Mr. Leopold Bloom was clearly given to sensuous pleasures but he wasn’t entirely immune to the pleasures of the mind. Following yesterday’s market action, most of us probably feel the need to scale back a little from our sensuous pleasures, such as eating the “inner organs of beasts and fowls”, and give more weight to reflective or cerebral pursuits.
After closely watching market behavior for more than 25 years I am quite capable of boring you with pages of analysis about Kondratieff winters, Elliott Wave Cycles, and Austrian Business Cycle Theory. I could also decide to keep things simple and just talk about the end of the great credit binge that started in 1980.
I could do all these things, but I won’t, because it’s become crystal clear to virtually everyone except central bankers, that, largely because of their actions, we live in a serial bubble economy, where asset prices are only allowed to fall with the utmost reluctance, it being thought “a bad thing,” whenever houses, equities and gasoline, fall in price, especially precipitously. Consequently, everything that can be done to inflate asset prices is attempted, from money printing to interest rate manipulation. While Chinese authorities recently attempted to bolster equity prices by ordering state-owned enterprises to buy stocks, in the U.S. the plunge protection team resorts to more subtle but, in the long run, just as ineffective methods.
What’s to be done? For the average investor theoretical knowledge has proved to be next to useless because what should happen is often prevented from happening by central banks, in the same way that I can temporarily prevent a friend’s bankruptcy by giving them another credit card. Sure, I delay the day of reckoning, but now I’ve also made the problem worse by increasing their debt burden. How and when central banks will choose to act this time or the next time, can only be divined by close attention to the political tea leaves, a skill decidedly lacking in mere mortals.

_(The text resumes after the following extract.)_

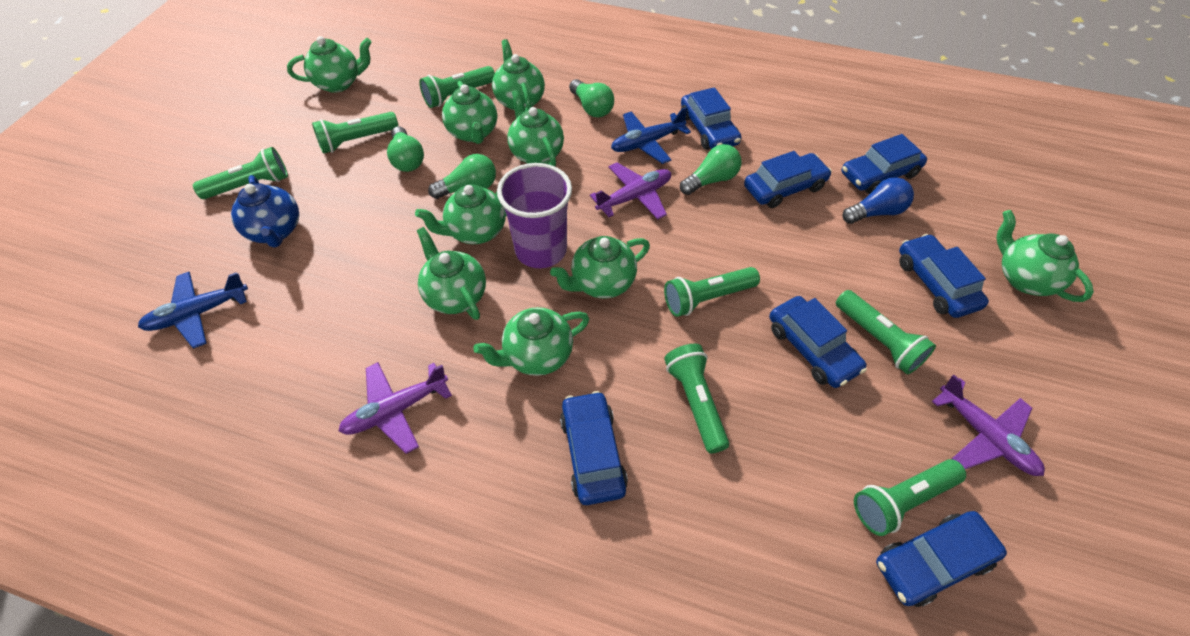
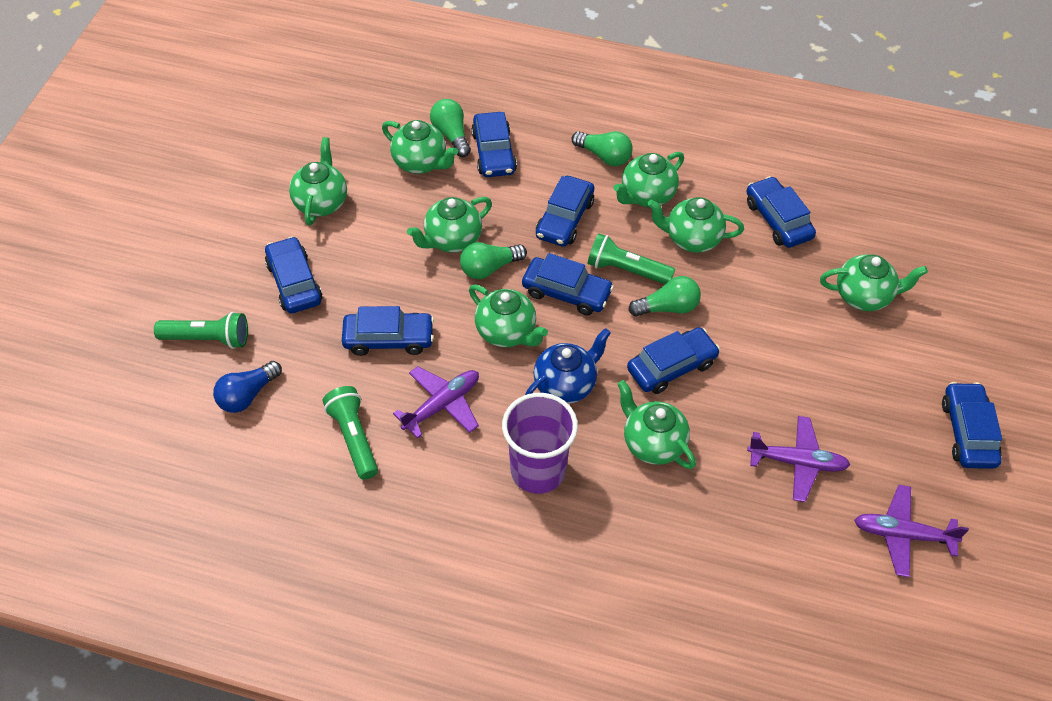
blue car: [560,391,628,505] [681,87,741,150] [744,151,832,208] [770,296,867,388] [841,134,927,194] [876,511,1007,607] [899,234,989,318] = 7 -> [265,236,322,313] [342,306,434,356] [471,112,517,177] [522,253,614,315] [536,176,594,247] [627,327,720,394] [746,176,816,248] [942,382,1002,469] = 8
blue plane: [138,272,248,349] [611,107,691,164] = 2 -> none = 0
green flashlight: [193,147,288,199] [312,112,398,154] [419,66,495,108] [664,267,760,317] [664,344,729,454] [836,290,936,374] [854,459,966,536] = 7 -> [154,312,248,349] [323,386,378,480] [587,233,675,284] = 3
green teapot: [287,36,372,93] [415,184,507,244] [417,227,486,320] [442,81,497,144] [473,307,589,376] [492,39,545,111] [507,90,564,166] [550,236,650,299] [996,210,1094,302] = 9 -> [289,137,347,226] [382,120,458,174] [407,197,492,253] [469,285,548,347] [613,152,684,207] [618,380,696,469] [647,197,744,253] [820,254,928,311] = 8

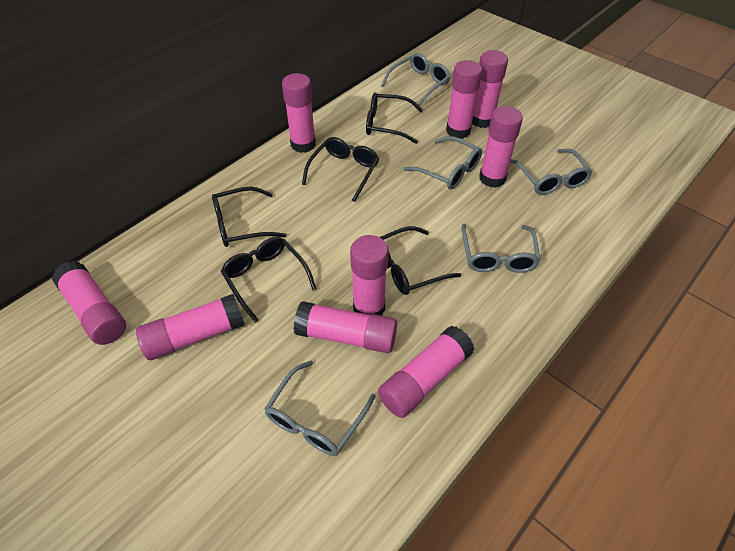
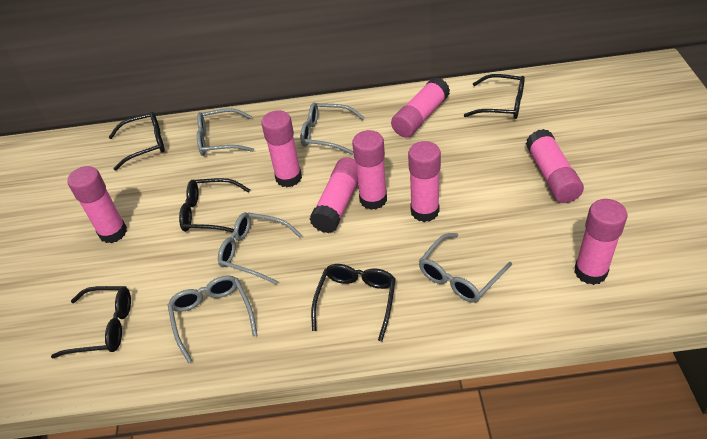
pink glue stick: [52,261,126,345] [136,294,245,360] [282,73,316,153] [294,301,397,353] [350,235,389,316] [378,326,475,418] [446,60,482,139] [472,50,508,128] [479,106,523,188] = 9 -> [67,166,127,243] [261,110,302,187] [309,157,358,233] [352,130,387,210] [391,77,450,137] [408,141,441,222] [526,129,584,203] [574,199,627,285] = 8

For those of us with enough time, who require a positive return over and above taxation and inflation, while lacking the requisite divination skills to know when the Fed will step in with QE4 and/or QE5, there is no choice but to stay the course, waiting for a reversion to the mean. After all, from 1926 to 2015 the S&P 500 returned almost 12 percent/year including reinvestment of dividends. While there is certainly no guarantee that the future will be similar to the past, I for one believe that, as long as people continue to innovate and to improve their lives, stocks will generate a decent return over the long run. Yes, I know that Keynes said “In the long run we are all dead…”
“Mr Leopold Bloom ate with relish the inner organs of beasts and fowls. … Most of all he liked grilled mutton kidneys which gave to his palate a fine tang of faintly scented urine.” James Joyce (Ulysses)
Please note that this article is not intended as legal or financial advice.